It all started while talking with group of theological-minded friends. The discussion had been about fantastically deep an varied spiritual subjects. We had talked about the questions: “What brings salvation?” “Does Hell exist?” And a ton of others.
Then a theologian’s life came up. (I can’t remember which one.) My contribution, while I like to think meaningful, did not come from the same training as the others. I was the only one who had never been to seminary, never wanted to go to seminary, and dreaded the thought of spending time with seminarians. (Though I will vouch for these guys through and through.)
The sole contribution to this line of dialogue I could add is that my favorite theologian was C.S. Lewis.
It was kind of an earth-shattering moment for me. C.S. Lewis, a man whose works I devour, whose thoughts satisfy my intellectual mind, wasn’t looked at as a theologian– even though he wrote theology, apologetics, and some of the best Christian fiction we have to date. So good, it deserves to be in the real fiction section, and not the Christian fiction section. That good.
“He wouldn’t even want to be called a theologian.”
Another shock. I had, in my early twenties candor, forced one of my theological forebears into a box he didn’t want to be in. I had disappointed Papa Lewis.
The definition of “theologian” (according to Dictionary.com) is “A person who engages in theology.” I know you can’t tell, but I hit that last period VERY hard.
Theology is simply defined (by the Oxford Dictionaries) as the study of the nature of God or religious belief.
Being a theologian isn’t something you need a masters of divinity for. Whenever you sit and think about the meaning of Life, when you sit and think about the bigger picture, you are thinking in terms of theology in a very basic way. If you begin to read books, which in turn shape how you think, and then you think about those thoughts, you are studying theology. You are, at a very basic level, a theologian. Perhaps not a world-class theologian– but, maybe, you like to put your two-cents in. Perhaps you, like me, are a penny theologian.

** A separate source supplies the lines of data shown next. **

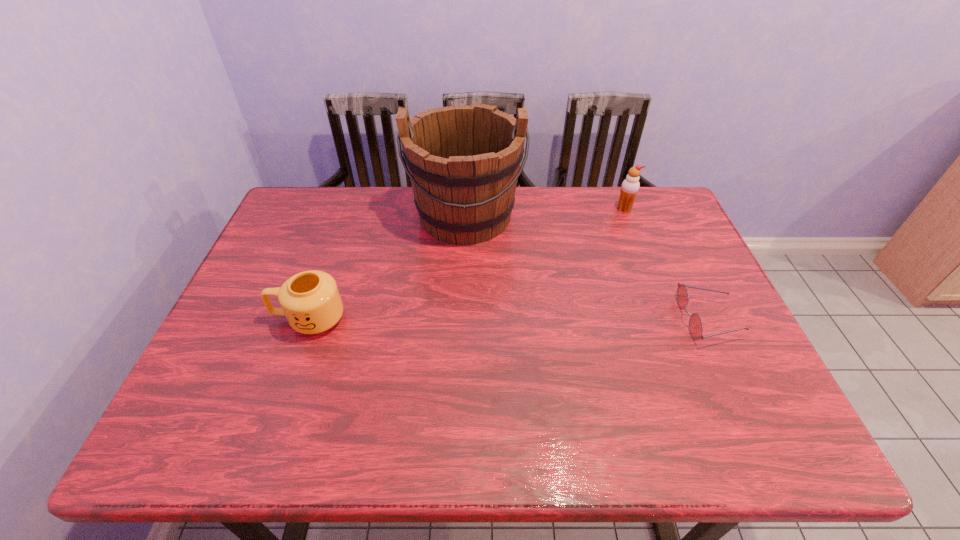
Locate an element on the screen. This screenshot has height=540, width=960. free space between the icecream and the spectacles is located at coordinates (665, 265).

Locate an element on the screen. The height and width of the screenshot is (540, 960). vacant region between the shortest object and the second tallest object is located at coordinates (665, 265).

Image resolution: width=960 pixels, height=540 pixels. Find the location of `vacant area that lies between the tallest object and the third object from left to right`. vacant area that lies between the tallest object and the third object from left to right is located at coordinates (545, 212).

What are the coordinates of `free space that is in between the third shortest object and the spectacles` in the screenshot? It's located at (665, 265).

Where is `free space between the icecream and the second shortest object`? free space between the icecream and the second shortest object is located at coordinates (467, 264).

Locate an element on the screen. Image resolution: width=960 pixels, height=540 pixels. vacant space in between the tallest object and the second tallest object is located at coordinates (545, 212).

What are the coordinates of `blank region between the third object from left to right and the third object from right to left` in the screenshot? It's located at (545, 212).

Image resolution: width=960 pixels, height=540 pixels. What are the coordinates of `object that is the nearest to the leftmost object` in the screenshot? It's located at (463, 161).

Image resolution: width=960 pixels, height=540 pixels. I want to click on object that is the third closest to the icecream, so click(310, 300).

Where is `free space that satisfies the following two spatial constraints: 1. on the back side of the second tallest object; 2. on the right side of the tallest object`? The height and width of the screenshot is (540, 960). free space that satisfies the following two spatial constraints: 1. on the back side of the second tallest object; 2. on the right side of the tallest object is located at coordinates (467, 209).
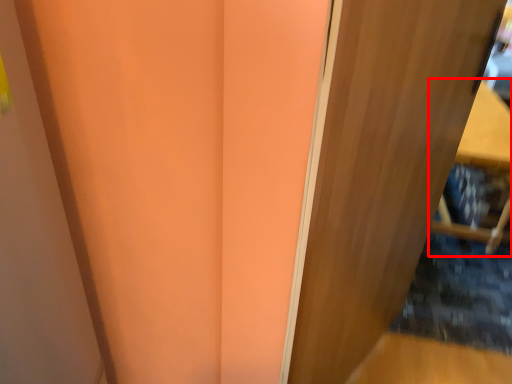
Question: From the image's perspective, considering the relative positions of furniture (annotated by the red box) and door in the image provided, where is furniture (annotated by the red box) located with respect to the staircase?

Choices:
 (A) below
 (B) above

Answer: (B)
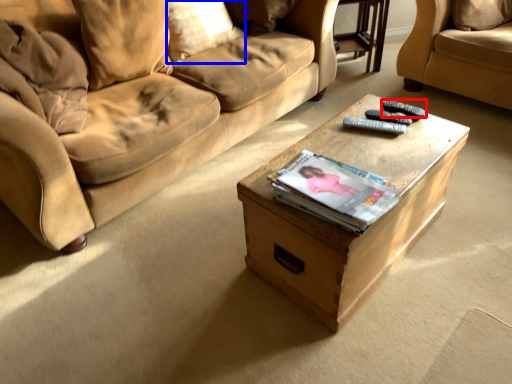
Question: Which object is closer to the camera taking this photo, remote (highlighted by a red box) or pillow (highlighted by a blue box)?

Choices:
 (A) remote
 (B) pillow

Answer: (A)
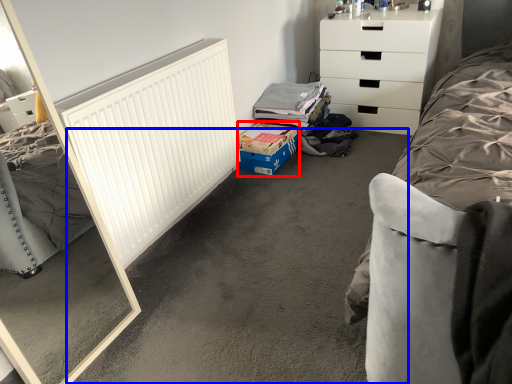
Question: Which of the following is the closest to the observer, cardboard box (highlighted by a red box) or concrete (highlighted by a blue box)?

Choices:
 (A) cardboard box
 (B) concrete

Answer: (B)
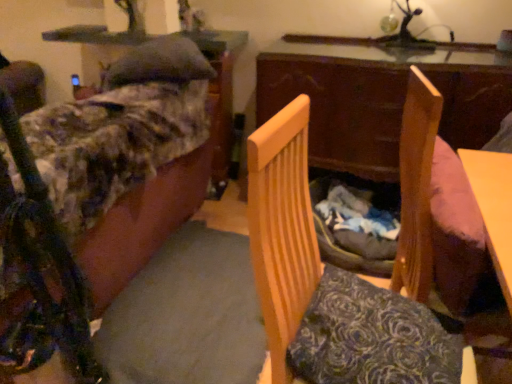
Question: Considering the relative sizes of wooden chair at center, the 1th furniture positioned from the right, and wooden swivel chair at right in the image provided, is wooden chair at center, the 1th furniture positioned from the right, smaller than wooden swivel chair at right?

Choices:
 (A) no
 (B) yes

Answer: (A)

Question: Is wooden chair at center, the 1th furniture positioned from the right, shorter than wooden swivel chair at right?

Choices:
 (A) no
 (B) yes

Answer: (A)

Question: Is wooden chair at center, the 2th furniture viewed from the left, at the left side of wooden swivel chair at right?

Choices:
 (A) yes
 (B) no

Answer: (A)

Question: Is wooden chair at center, the 2th furniture viewed from the left, at the right side of wooden swivel chair at right?

Choices:
 (A) yes
 (B) no

Answer: (B)

Question: Is wooden chair at center, the 1th furniture positioned from the right, further to camera compared to wooden swivel chair at right?

Choices:
 (A) yes
 (B) no

Answer: (B)

Question: In terms of width, does wooden chair at center, the 2th furniture viewed from the left, look wider or thinner when compared to fluffy fabric couch at left, positioned as the second furniture in right-to-left order?

Choices:
 (A) wide
 (B) thin

Answer: (B)

Question: Would you say wooden chair at center, the 1th furniture positioned from the right, is to the left or to the right of fluffy fabric couch at left, marked as the 1th furniture in a left-to-right arrangement, in the picture?

Choices:
 (A) right
 (B) left

Answer: (A)

Question: In terms of height, does wooden chair at center, the 2th furniture viewed from the left, look taller or shorter compared to fluffy fabric couch at left, positioned as the second furniture in right-to-left order?

Choices:
 (A) short
 (B) tall

Answer: (B)

Question: In terms of size, does wooden chair at center, the 1th furniture positioned from the right, appear bigger or smaller than fluffy fabric couch at left, marked as the 1th furniture in a left-to-right arrangement?

Choices:
 (A) big
 (B) small

Answer: (B)

Question: Is fluffy fabric couch at left, marked as the 1th furniture in a left-to-right arrangement, bigger or smaller than wooden table at center?

Choices:
 (A) small
 (B) big

Answer: (B)

Question: From their relative heights in the image, would you say fluffy fabric couch at left, positioned as the second furniture in right-to-left order, is taller or shorter than wooden table at center?

Choices:
 (A) short
 (B) tall

Answer: (B)

Question: In terms of width, does fluffy fabric couch at left, marked as the 1th furniture in a left-to-right arrangement, look wider or thinner when compared to wooden table at center?

Choices:
 (A) wide
 (B) thin

Answer: (A)

Question: Would you say fluffy fabric couch at left, positioned as the second furniture in right-to-left order, is inside or outside wooden table at center?

Choices:
 (A) outside
 (B) inside

Answer: (A)

Question: From the image's perspective, relative to wooden chair at center, the 1th furniture positioned from the right, is wooden swivel chair at right above or below?

Choices:
 (A) below
 (B) above

Answer: (B)

Question: Would you say wooden swivel chair at right is to the left or to the right of wooden chair at center, the 1th furniture positioned from the right, in the picture?

Choices:
 (A) right
 (B) left

Answer: (A)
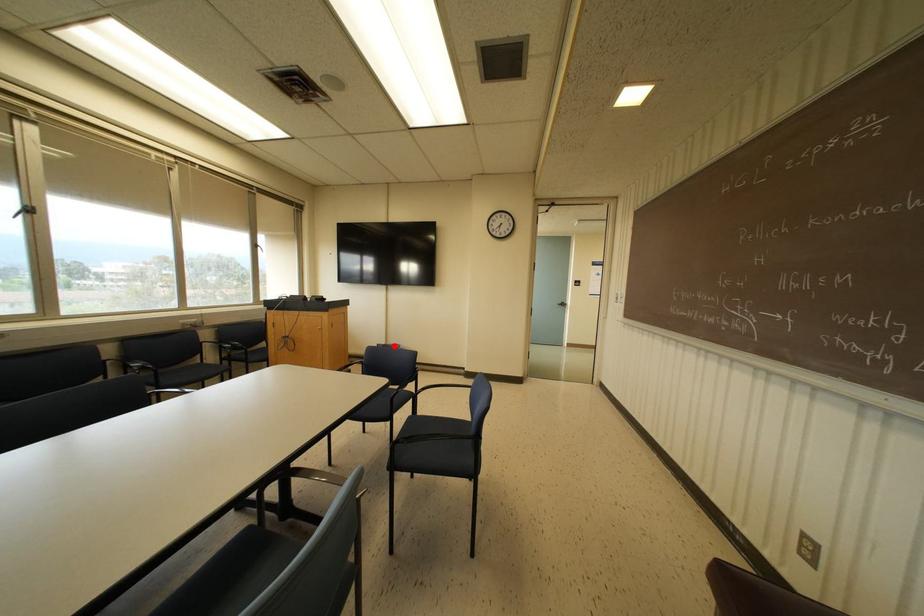
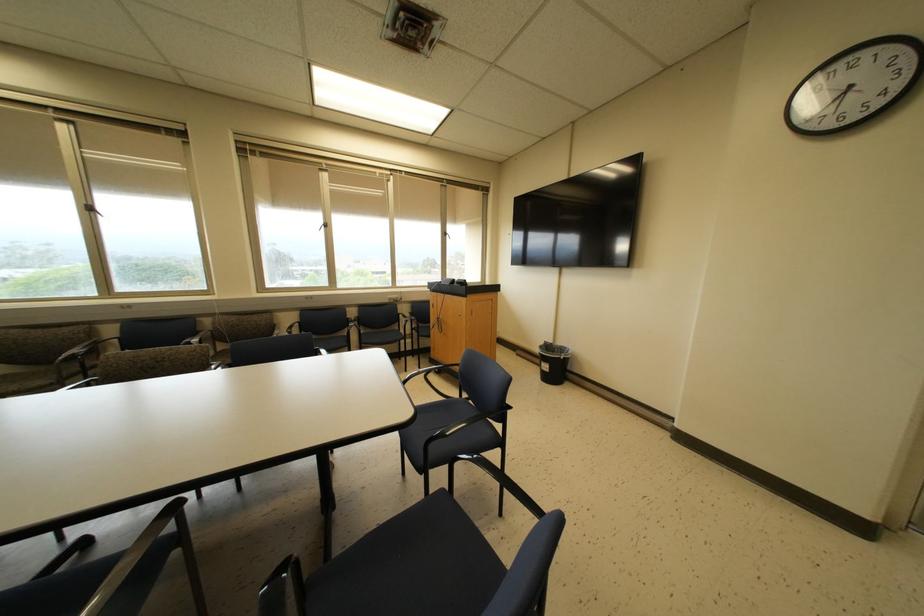
Question: I am providing you with two images of the same scene from different viewpoints. A red point is shown in image1. For the corresponding object point in image2, is it positioned nearer or farther from the camera?

Choices:
 (A) Nearer
 (B) Farther

Answer: (A)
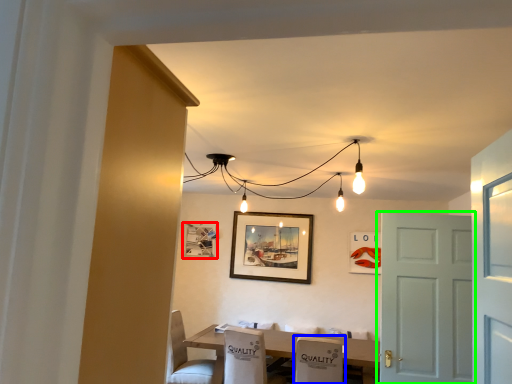
Question: Which object is positioned closest to picture frame (highlighted by a red box)? Select from armchair (highlighted by a blue box) and door (highlighted by a green box).

Choices:
 (A) armchair
 (B) door

Answer: (A)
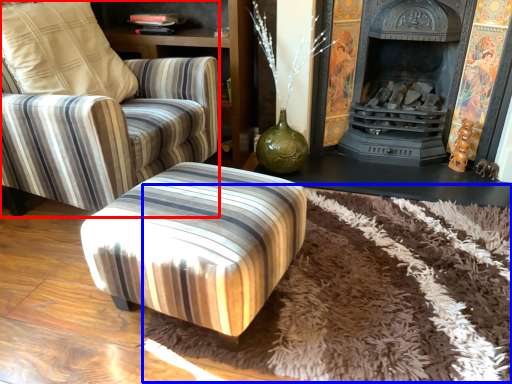
Question: Which object is further to the camera taking this photo, chair (highlighted by a red box) or mat (highlighted by a blue box)?

Choices:
 (A) chair
 (B) mat

Answer: (A)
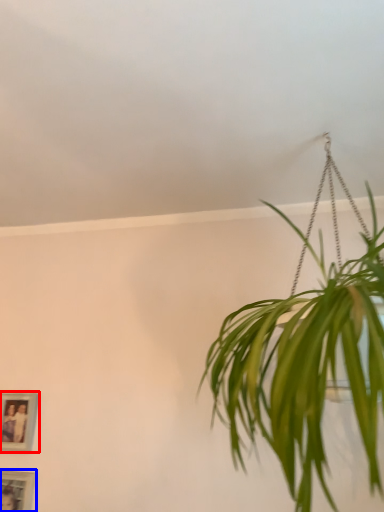
Question: Which object is further to the camera taking this photo, picture frame (highlighted by a red box) or picture frame (highlighted by a blue box)?

Choices:
 (A) picture frame
 (B) picture frame

Answer: (A)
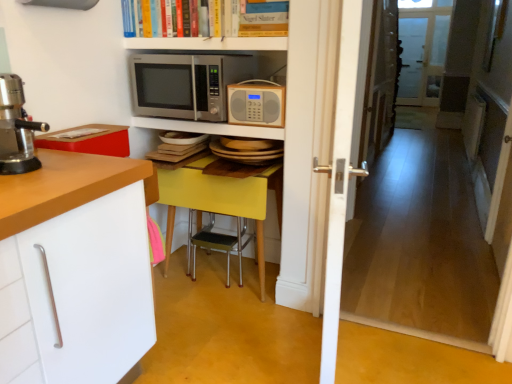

While theology could be the study of any religious belief, this is where I am putting my (and perhaps others’) two-cents in on Christian theology. I still have never been to seminary and have no intention to. I firmly believe that Christians are empowered by the Holy Spirit to share their beliefs, including me. In every decision, we act out our theology. This is me acting mine out, sharing my faith, wrestling with my own beliefs. In real time.
I also firmly believe that Christians, as well as me, are fallible and imperfect. However, I’ll do my best to avoid overt heresy. (That was a joke.) (That I would spout overt heresy, not that I will do my best to avoid it.)
Also, sorry to Clive Lewis, but he is a theologian. And he’s my favorite.